Constance valía millones. Yo la había visto darle mil dólares a un vagabundo; le compró una casa a su sirvienta y mandó a Harvard a los hijos del cocinero. Les habría dado a esos chicos lo que le hubieran pedido, incluso sin armas. Pero ellos no pidieron nada, simplemente dispararon.

Mucha gente creyó que allí había algo más: conspiraciones, redes, planes, conexiones. Constance nunca había dejado de trabajar en la desaparición de Belle, la hija de Silette. Algunos detectives pensaron que había hallado algo: pistas, historias, sospechosos. Silette tenía también otros seguidores y no todos estaban de acuerdo con la manera en que Constance llevaba la antorcha. No todo el mundo coincidía en que ella fuera la heredera al trono más adecuada.

Esa gente no sabía cómo es la vida en la ciudad de los muertos, no sabían lo fácil que es morir.

Mick se pasó varios años estudiando el asesinato de Constance. Analizó cada detalle, siguió cada una de las pistas. Otros detectives también le ayudaron. Kevin McShane volvió de su jubilación para trabajar codo a codo con Mick, el Detective Rojo bajó de las colinas de Oakland para susurrarme teorías al oído, el Oráculo de Broad Street ofreció sus servicios gratuitamente. Todos los detectives del mundo querían resolver el caso.

La gran conspiración que mató a Constance no fue la Reserva Federal, ni la teoría del Octopus, ni los antisilettianos. Fue la mayor y más antigua conspiración, la conspiración que producía chicos como los dos que la tirotearon por unas monedas. Fue la conspiración que empezó cuando el primer hombre miró a su vecino y le dijo: «Eh, creo que me gustaría tener esa cueva.»

Constance siempre estaba intentando que yo llegara a ver algo mejor en la gente, algo que nos elevara un poquito, pero no lo logré ver.

—Se suponía que este mundo iba a ser un paraíso —me dijo una vez, mordisqueando una manzana en la mesa de su gran cocina—. Si la gente se despertara, aún podría serlo.

—No tengo ni idea de qué es lo que se suponía —repuse yo—, pero está jodidamente cerca de ser el infierno, mira lo que te digo.

Una sirena gimió a su paso por la casa, la quinta de esa noche.

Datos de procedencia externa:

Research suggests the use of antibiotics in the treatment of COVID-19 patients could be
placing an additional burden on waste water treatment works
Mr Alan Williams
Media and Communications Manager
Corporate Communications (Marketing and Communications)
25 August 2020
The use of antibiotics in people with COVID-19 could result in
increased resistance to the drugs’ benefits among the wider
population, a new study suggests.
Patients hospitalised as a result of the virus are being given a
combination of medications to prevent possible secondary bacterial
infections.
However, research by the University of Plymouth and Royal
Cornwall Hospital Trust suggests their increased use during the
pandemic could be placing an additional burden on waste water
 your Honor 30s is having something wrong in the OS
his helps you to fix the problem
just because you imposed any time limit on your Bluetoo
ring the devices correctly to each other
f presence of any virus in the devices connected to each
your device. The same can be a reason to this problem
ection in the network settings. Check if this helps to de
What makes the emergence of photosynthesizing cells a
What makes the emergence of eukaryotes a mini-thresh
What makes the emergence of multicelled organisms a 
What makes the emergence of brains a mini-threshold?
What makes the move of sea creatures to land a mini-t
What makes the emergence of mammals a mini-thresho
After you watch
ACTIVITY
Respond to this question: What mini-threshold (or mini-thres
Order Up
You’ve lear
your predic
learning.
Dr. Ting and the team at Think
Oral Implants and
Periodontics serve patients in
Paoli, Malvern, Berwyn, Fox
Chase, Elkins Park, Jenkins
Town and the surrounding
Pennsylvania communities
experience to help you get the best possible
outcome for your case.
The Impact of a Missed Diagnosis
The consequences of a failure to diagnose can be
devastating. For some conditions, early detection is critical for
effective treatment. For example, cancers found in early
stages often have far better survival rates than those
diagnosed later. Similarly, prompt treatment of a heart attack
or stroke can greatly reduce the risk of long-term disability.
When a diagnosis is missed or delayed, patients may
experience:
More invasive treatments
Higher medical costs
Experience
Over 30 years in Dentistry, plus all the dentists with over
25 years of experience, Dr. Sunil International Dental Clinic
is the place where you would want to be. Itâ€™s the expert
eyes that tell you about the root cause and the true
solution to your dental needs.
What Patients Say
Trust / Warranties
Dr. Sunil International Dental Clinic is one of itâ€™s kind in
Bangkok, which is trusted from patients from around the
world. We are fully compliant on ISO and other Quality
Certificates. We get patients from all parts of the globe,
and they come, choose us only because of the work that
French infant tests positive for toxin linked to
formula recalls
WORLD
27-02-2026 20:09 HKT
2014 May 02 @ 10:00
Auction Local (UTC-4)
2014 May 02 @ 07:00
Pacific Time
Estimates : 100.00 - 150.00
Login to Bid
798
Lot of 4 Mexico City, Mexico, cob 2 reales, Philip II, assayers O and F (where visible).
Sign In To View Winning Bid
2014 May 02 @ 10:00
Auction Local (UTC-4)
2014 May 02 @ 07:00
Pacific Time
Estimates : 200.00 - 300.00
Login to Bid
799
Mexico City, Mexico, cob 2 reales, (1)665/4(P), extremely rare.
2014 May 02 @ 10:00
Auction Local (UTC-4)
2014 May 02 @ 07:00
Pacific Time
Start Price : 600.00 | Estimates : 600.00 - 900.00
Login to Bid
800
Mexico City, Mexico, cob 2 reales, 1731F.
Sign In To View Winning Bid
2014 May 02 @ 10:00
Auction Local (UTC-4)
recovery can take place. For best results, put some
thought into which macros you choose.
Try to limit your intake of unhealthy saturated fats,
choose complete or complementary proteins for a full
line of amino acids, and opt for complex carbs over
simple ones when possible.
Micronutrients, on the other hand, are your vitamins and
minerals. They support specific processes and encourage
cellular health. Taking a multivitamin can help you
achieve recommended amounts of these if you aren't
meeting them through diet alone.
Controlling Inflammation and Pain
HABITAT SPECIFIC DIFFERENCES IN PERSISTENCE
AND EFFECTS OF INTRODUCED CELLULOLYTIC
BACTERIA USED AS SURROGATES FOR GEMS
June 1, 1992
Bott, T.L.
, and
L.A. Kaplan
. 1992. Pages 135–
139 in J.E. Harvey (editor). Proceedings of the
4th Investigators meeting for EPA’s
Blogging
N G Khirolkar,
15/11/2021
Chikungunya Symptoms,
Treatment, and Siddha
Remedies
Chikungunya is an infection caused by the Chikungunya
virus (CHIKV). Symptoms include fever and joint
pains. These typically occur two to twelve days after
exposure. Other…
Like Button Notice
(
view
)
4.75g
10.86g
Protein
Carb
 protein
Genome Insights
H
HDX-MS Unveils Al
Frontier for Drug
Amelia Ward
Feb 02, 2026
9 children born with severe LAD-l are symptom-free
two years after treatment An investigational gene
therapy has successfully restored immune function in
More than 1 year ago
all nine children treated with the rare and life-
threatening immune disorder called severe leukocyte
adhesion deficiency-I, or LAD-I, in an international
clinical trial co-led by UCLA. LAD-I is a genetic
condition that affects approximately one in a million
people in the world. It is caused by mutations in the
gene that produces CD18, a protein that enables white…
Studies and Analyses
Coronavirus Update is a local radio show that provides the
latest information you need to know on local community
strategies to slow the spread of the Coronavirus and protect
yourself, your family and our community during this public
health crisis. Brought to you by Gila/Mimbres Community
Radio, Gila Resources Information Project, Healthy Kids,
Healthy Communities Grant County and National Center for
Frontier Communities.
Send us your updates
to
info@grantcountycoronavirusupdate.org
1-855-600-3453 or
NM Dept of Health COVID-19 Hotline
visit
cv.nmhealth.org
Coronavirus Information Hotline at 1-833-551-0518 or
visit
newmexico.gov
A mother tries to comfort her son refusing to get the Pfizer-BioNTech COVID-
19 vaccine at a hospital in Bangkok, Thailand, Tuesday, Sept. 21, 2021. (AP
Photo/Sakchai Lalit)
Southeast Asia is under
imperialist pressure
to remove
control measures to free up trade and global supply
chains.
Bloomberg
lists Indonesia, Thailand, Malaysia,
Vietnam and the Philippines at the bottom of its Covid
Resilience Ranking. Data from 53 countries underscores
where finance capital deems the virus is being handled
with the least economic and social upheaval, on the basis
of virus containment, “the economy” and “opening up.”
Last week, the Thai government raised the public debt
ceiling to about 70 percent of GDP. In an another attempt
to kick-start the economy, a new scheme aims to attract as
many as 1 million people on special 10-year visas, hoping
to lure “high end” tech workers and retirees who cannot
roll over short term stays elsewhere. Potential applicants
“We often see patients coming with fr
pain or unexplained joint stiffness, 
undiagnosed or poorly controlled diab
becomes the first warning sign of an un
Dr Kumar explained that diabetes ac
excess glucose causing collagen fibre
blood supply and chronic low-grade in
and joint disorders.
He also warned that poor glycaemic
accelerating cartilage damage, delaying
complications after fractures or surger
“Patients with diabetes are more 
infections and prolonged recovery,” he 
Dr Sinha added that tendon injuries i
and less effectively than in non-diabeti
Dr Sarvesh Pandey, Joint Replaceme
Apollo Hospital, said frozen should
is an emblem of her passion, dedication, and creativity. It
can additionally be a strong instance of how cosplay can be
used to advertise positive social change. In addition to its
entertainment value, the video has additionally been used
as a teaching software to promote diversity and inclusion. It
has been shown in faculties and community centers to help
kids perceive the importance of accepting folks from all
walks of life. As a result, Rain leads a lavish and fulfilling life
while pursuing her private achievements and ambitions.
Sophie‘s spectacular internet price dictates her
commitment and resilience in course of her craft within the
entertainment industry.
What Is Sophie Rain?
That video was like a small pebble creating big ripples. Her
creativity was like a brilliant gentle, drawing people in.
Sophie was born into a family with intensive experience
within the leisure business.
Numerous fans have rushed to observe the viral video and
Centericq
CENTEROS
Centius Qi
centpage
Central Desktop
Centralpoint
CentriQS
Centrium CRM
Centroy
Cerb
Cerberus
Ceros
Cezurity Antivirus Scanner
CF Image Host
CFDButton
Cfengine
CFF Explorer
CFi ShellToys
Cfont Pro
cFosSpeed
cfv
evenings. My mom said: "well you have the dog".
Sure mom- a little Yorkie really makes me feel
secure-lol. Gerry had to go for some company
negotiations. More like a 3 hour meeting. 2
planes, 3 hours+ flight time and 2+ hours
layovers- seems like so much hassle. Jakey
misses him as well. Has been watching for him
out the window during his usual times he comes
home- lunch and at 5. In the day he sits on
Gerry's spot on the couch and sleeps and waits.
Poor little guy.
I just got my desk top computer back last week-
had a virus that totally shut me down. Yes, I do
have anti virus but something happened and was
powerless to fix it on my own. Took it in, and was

Se estaba produciendo algún tipo de batalla en las calles de la zona alta: cuatro asesinatos en tres días.

Constance sonrió.

—Cuando llegues al infierno, Claire, créeme, lo sabrás. Hace mucho más calor que aquí, por ejemplo. Y está oscuro, ya que siguen sin bombillas, o eso me han dicho.

A Constance le atravesaron la cabeza de un tiro, justo en el tercer ojo. Cuando ella se fue, yo me convertí en la mejor detective del mundo.